** Opening Data to process block **

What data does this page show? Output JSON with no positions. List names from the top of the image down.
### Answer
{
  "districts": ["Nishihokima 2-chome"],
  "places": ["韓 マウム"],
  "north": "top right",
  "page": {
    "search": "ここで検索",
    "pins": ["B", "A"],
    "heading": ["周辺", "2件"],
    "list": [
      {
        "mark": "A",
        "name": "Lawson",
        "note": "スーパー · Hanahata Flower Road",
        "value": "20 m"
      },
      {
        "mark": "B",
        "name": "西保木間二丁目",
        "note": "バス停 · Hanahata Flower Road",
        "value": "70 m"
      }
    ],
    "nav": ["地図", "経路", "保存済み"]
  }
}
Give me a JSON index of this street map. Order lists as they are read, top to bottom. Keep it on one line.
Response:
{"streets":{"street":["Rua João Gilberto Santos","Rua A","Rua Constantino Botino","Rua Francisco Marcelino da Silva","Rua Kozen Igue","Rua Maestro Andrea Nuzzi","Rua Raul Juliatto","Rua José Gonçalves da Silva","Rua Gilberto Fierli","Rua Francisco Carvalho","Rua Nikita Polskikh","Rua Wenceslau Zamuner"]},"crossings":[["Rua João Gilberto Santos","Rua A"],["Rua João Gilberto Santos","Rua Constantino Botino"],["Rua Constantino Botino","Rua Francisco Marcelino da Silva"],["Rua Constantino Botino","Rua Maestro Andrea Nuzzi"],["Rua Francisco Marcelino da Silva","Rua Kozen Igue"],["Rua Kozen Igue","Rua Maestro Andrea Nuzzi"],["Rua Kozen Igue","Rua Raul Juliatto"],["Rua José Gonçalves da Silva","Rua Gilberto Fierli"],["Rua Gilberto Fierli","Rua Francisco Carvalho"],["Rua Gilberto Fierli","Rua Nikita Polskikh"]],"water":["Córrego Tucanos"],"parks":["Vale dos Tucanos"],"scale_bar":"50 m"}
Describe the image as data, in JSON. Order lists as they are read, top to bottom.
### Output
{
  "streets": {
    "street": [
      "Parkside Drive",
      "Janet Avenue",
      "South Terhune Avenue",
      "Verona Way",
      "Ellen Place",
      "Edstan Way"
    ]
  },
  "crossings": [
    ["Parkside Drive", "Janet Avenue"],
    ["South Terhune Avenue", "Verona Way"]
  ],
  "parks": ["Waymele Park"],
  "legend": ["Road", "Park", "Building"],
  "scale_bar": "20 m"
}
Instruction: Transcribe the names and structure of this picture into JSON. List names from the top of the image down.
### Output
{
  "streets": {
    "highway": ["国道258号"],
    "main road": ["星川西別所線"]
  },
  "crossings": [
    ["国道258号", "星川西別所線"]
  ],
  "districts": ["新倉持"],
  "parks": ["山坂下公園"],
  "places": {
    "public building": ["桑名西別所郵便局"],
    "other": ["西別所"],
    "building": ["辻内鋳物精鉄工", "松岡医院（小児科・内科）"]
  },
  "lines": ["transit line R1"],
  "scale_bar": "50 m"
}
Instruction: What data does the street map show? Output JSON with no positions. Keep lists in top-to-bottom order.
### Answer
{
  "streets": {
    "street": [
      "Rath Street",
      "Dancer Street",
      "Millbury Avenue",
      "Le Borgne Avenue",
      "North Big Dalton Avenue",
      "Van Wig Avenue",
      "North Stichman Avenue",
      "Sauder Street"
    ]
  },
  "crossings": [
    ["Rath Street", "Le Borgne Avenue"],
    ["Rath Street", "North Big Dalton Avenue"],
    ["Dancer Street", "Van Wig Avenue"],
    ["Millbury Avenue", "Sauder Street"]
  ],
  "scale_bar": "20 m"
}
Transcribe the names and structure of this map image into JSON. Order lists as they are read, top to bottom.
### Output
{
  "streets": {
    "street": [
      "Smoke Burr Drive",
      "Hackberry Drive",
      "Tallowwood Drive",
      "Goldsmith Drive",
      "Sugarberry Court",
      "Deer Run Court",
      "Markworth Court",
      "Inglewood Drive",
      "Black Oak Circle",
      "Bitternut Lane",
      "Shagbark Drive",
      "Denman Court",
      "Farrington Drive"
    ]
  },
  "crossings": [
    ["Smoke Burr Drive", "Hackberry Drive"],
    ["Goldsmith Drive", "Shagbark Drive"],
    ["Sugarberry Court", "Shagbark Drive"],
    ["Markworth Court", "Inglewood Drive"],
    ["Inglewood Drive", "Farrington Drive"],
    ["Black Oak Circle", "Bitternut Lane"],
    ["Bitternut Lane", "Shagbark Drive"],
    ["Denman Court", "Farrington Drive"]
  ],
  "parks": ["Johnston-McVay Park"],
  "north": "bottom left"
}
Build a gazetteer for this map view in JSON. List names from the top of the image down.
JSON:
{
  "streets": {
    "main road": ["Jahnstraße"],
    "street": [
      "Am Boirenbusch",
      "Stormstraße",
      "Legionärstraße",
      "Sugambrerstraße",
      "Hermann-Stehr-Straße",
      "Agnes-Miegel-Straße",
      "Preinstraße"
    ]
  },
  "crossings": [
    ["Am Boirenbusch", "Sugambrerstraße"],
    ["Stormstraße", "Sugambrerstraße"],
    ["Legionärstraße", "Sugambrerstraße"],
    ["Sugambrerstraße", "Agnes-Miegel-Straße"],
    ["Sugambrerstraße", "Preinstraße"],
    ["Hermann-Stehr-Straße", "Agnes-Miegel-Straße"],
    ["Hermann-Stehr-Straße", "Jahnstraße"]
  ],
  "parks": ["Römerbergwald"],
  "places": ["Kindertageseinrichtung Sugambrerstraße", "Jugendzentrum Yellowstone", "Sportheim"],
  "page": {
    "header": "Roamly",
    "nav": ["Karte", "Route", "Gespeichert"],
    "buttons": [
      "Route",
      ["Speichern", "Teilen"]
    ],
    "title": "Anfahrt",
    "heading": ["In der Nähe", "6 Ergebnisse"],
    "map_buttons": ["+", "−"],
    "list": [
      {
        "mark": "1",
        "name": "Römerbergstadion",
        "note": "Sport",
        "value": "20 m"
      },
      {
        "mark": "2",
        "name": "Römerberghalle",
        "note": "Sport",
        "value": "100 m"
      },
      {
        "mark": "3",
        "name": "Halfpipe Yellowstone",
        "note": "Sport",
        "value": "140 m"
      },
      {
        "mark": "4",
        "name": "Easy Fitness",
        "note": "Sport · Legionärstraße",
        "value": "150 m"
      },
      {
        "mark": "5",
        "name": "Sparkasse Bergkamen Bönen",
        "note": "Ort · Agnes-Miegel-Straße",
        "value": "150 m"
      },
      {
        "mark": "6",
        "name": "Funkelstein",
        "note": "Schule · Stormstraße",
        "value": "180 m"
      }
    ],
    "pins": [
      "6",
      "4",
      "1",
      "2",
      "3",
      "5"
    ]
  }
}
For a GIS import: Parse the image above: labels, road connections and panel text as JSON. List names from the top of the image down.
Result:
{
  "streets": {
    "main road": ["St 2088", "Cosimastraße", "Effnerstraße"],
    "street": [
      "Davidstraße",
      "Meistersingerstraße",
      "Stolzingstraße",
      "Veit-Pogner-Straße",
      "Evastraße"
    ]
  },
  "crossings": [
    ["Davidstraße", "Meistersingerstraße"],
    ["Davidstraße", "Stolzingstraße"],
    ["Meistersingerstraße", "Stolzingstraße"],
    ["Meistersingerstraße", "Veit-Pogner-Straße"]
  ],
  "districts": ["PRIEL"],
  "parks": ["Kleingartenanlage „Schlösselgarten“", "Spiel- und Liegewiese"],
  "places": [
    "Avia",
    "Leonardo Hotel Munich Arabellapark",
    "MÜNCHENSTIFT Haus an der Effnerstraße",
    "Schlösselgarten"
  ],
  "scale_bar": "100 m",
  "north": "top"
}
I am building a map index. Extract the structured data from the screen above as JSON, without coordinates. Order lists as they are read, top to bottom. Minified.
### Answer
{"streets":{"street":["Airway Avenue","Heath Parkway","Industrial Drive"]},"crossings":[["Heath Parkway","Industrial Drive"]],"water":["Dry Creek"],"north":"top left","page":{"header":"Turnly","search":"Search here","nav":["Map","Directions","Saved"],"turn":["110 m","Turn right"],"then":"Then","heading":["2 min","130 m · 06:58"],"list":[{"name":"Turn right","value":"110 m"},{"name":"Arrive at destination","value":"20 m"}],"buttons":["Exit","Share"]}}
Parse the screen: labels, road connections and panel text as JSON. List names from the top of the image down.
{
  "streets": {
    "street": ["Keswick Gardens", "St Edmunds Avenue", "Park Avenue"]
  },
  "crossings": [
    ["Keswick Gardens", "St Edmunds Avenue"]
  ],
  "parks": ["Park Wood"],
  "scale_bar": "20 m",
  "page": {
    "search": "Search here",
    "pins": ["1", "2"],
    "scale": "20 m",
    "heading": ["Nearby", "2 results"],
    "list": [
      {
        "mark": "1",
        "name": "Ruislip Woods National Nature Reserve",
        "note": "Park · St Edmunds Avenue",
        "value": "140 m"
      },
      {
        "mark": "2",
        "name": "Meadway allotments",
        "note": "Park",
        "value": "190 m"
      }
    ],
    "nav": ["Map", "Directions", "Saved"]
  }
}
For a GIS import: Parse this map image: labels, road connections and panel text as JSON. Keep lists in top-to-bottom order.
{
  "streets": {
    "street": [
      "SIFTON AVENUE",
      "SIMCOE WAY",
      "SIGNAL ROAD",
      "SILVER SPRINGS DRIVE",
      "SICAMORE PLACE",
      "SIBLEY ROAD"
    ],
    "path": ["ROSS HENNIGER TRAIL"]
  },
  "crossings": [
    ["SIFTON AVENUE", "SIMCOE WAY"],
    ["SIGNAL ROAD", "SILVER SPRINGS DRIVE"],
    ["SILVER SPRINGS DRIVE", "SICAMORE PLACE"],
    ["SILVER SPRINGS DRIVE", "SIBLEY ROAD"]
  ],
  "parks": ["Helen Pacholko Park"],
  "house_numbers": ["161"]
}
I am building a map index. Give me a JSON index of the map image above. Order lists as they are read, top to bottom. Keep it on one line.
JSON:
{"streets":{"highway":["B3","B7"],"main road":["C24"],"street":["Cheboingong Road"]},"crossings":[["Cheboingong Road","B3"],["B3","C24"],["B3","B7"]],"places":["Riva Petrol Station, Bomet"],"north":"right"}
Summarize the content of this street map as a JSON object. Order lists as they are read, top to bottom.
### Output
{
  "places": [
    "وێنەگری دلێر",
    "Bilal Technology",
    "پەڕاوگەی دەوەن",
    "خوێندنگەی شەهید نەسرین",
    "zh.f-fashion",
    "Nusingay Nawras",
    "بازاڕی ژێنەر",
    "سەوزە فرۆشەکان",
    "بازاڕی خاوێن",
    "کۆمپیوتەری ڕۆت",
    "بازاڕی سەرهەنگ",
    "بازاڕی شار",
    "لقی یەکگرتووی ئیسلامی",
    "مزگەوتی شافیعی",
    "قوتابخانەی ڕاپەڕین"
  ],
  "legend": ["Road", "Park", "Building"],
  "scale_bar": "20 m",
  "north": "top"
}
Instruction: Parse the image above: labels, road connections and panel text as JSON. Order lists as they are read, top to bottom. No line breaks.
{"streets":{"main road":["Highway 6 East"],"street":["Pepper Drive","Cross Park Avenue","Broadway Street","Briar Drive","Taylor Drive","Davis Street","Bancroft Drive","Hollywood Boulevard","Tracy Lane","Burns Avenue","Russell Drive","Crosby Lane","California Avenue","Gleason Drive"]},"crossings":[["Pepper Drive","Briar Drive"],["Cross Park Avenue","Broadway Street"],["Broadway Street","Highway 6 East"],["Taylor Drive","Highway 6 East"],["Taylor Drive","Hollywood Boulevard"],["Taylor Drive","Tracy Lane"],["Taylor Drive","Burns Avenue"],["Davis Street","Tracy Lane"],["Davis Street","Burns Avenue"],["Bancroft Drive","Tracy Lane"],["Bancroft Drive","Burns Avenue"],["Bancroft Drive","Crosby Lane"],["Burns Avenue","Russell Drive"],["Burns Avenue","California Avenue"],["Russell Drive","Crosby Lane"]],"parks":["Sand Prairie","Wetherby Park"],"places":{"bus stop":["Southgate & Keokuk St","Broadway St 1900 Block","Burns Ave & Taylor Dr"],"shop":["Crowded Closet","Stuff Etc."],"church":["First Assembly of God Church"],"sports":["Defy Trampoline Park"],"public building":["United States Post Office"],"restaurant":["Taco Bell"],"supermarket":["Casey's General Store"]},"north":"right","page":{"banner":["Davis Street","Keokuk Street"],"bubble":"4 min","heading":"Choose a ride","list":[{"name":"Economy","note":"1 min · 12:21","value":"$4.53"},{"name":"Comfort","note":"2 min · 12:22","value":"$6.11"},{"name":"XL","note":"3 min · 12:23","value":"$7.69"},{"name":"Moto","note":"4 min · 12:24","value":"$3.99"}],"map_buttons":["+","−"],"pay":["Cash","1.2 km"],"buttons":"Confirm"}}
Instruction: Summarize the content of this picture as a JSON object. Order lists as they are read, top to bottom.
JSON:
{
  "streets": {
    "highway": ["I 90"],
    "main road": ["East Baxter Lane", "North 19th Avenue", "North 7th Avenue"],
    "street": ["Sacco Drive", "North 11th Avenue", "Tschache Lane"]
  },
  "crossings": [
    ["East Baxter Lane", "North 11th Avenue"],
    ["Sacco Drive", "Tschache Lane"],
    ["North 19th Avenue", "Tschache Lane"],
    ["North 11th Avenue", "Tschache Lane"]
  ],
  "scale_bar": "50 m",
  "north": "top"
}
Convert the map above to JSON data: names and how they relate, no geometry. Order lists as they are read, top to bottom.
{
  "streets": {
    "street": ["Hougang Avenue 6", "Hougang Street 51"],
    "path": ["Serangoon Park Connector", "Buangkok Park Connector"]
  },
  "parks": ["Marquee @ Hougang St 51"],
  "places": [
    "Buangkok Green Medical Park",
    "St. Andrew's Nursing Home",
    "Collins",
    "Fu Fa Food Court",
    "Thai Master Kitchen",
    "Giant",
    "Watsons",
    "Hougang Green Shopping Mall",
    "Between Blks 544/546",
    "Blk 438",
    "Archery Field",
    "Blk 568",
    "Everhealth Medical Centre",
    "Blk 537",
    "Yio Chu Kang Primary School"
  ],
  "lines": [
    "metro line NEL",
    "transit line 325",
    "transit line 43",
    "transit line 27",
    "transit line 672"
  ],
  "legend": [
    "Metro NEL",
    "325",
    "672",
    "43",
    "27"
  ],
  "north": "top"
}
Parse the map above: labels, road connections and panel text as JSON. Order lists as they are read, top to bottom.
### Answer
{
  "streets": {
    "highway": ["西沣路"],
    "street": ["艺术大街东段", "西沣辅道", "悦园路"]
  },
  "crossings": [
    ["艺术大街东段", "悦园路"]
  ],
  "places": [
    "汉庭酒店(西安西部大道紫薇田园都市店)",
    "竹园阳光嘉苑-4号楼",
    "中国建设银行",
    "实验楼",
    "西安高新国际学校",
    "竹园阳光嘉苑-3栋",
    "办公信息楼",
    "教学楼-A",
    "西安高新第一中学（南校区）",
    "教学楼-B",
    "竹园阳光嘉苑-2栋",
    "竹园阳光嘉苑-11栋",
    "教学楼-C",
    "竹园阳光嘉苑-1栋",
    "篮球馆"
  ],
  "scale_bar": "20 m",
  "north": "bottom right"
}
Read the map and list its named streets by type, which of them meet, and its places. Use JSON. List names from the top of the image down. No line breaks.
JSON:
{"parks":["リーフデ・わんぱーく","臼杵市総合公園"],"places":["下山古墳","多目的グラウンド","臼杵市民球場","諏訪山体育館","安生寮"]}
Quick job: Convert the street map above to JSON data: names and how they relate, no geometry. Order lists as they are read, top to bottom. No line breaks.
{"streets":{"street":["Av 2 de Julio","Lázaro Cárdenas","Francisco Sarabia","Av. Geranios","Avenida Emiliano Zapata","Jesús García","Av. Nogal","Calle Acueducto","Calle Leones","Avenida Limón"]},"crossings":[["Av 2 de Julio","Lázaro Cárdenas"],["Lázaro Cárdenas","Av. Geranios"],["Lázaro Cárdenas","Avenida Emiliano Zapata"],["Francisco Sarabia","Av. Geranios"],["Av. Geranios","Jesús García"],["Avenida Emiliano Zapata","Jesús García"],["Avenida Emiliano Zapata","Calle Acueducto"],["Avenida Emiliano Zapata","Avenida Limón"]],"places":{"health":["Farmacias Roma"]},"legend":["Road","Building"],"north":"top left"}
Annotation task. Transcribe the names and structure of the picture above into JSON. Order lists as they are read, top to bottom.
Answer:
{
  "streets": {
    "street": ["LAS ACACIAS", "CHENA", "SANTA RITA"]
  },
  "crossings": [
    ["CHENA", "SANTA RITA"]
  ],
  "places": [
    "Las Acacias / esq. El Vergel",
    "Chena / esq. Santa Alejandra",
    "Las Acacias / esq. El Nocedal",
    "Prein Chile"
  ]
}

** Closing Data to process block **

All lines from the start of the entries through the line where "Give me a JSON index of this" sits should be duplicated exactly, with nothing else in the output.

What data does this page show? Output JSON with no positions. List names from the top of the image down.
### Answer
{
  "districts": ["Nishihokima 2-chome"],
  "places": ["韓 マウム"],
  "north": "top right",
  "page": {
    "search": "ここで検索",
    "pins": ["B", "A"],
    "heading": ["周辺", "2件"],
    "list": [
      {
        "mark": "A",
        "name": "Lawson",
        "note": "スーパー · Hanahata Flower Road",
        "value": "20 m"
      },
      {
        "mark": "B",
        "name": "西保木間二丁目",
        "note": "バス停 · Hanahata Flower Road",
        "value": "70 m"
      }
    ],
    "nav": ["地図", "経路", "保存済み"]
  }
}
Give me a JSON index of this street map. Order lists as they are read, top to bottom. Keep it on one line.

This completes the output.